§ SET TASKS:
1 - Duplicate the stretch from "Static layer: A" through "with capping time." in the phosphorus immobilization summary below.
2 - Answer these questions from the phosphorus immobilization summary below.
(a) After how many days did a top static layer appear?
(b) By what percentage was P reduced in the 10 mm static layer on the 45th day?
(c) Which two quantities increased, making P release below the static layer difficult?

§ TEXT PASSAGE:

Static layer: A key to immobilization of phosphorus in sediments amended with lanthanum modified bentonite (Phoslock®)

- High-resolution change of P in LMB-amended sediments was first investigated.
- Concentrations of pore water SRP and DGT-labile P decreased with capping time.
- A top static layer appeared with low concentration and variation of P after 20 days.
- Immobilization was ideal by reducing 95% of P in the 10 mm static layer on 45th day.
- P release in sediments below static layer became difficult by increasing Kd and k1.

§ DATASET SECTION:
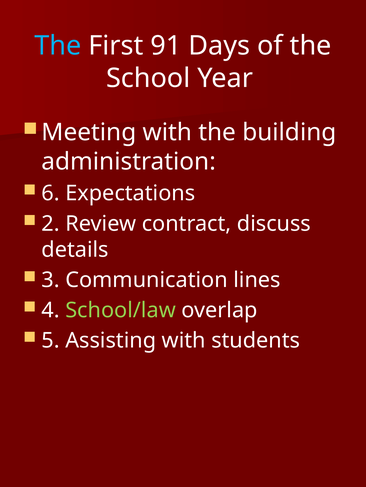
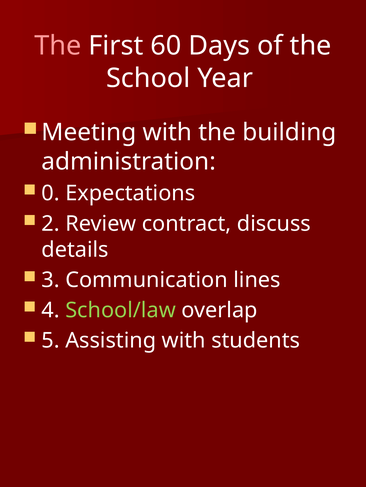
The at (58, 46) colour: light blue -> pink
91: 91 -> 60
6: 6 -> 0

§ SOLUTION LIST:
1 -
Static layer: A key to immobilization of phosphorus in sediments amended with lanthanum modified bentonite (Phoslock®)

- High-resolution change of P in LMB-amended sediments was first investigated.
- Concentrations of pore water SRP and DGT-labile P decreased with capping time.

2 -
(a) 20 days
(b) 95%
(c) Kd and k1